The upcoming Bee Gees biopic is set to be directed by award-winning actor and writer Kenneth Branagh, industry publication Deadline reported.

The project took shape in 2019 when Graham King, who produced the award-winning Queen movie Bohemian Rhapsody, arranged a deal with the Gibb family, securing the services of surviving band member Barry Gibb as executive producer. Steven Spielberg’s Amblin Entertainment became a 25 percent partner and the movie house Sister – established by veterans Elisabeth Murdoch, Stacey Snider and Jane Featherstone – were signed up, too.

Deadline noted that Gibb was “very involved in the narrative,” which is being written by Ben Elton. He’s best known for the Blackadder historical sitcom franchise in the U.K.; he's also written the jukebox musicals We Will Rock You and Tonight’s the Night, based on the catalogs of Queen and Rod Stewart, respectively. He also wrote All Is True, the 2018 William Shakespeare biopic that Branagh directed and starred in.

Gibb was involved in the recent well-received Bee Gees documentary How Can You Mend a Broken Heart – although he admitted he didn’t plan to watch the entire production since it covered the deaths of his bandmate brothers. “I can’t handle watching the loss of my family, I just can’t handle it,” he told CBS Sunday Morning in February. “Who would? I think it’s perfectly normal to not want to see how each brother was lost, you know? And I don’t want to address it. I’m past it.”

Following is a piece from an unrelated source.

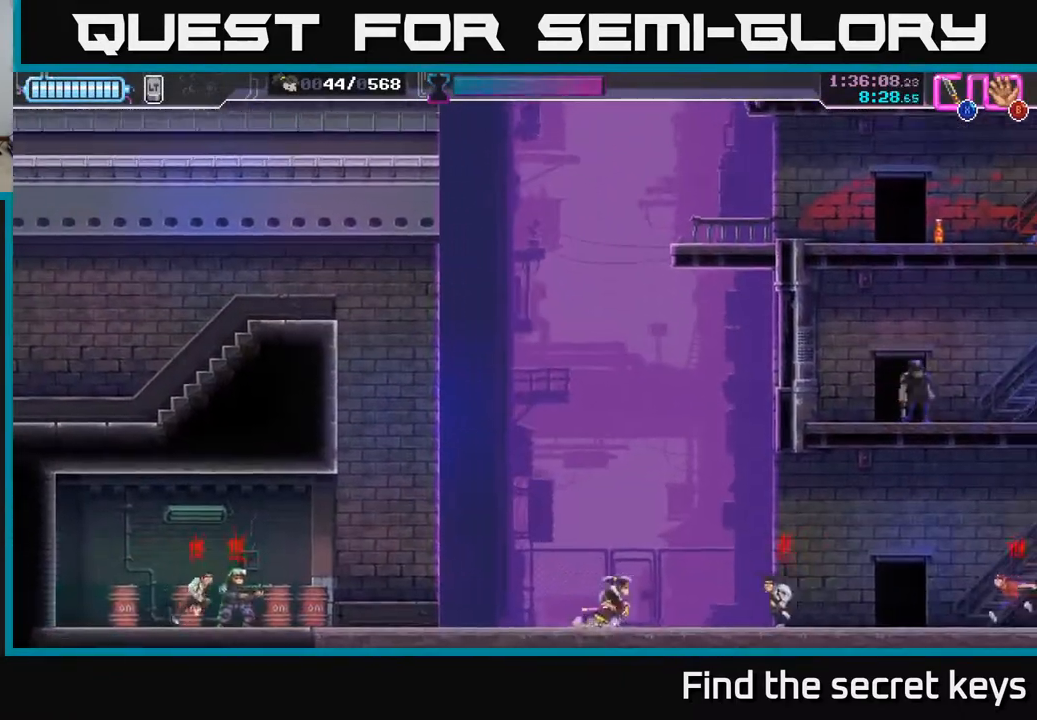
{"buttons": ["X"], "left_stick": "right", "right_stick": "center", "events": [[33, "X", "down"], [133, "X", "up"], [200, "X", "down"], [267, "X", "up"], [283, "left_stick", "center"], [400, "left_stick", "right"], [450, "X", "down"]]}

He added that, contrary to rumors, he didn't suffer a breakdown after the loss of his last brother, Robin, in 2015. But, he sad, "we've never not been together. The first year after … that was the most difficult period for me. I just didn't know where to go. I didn't know what to do. And I didn't know how to be perceived. I didn't know how to perceive other people's opinions. So basically, I've been in lockdown for years now!"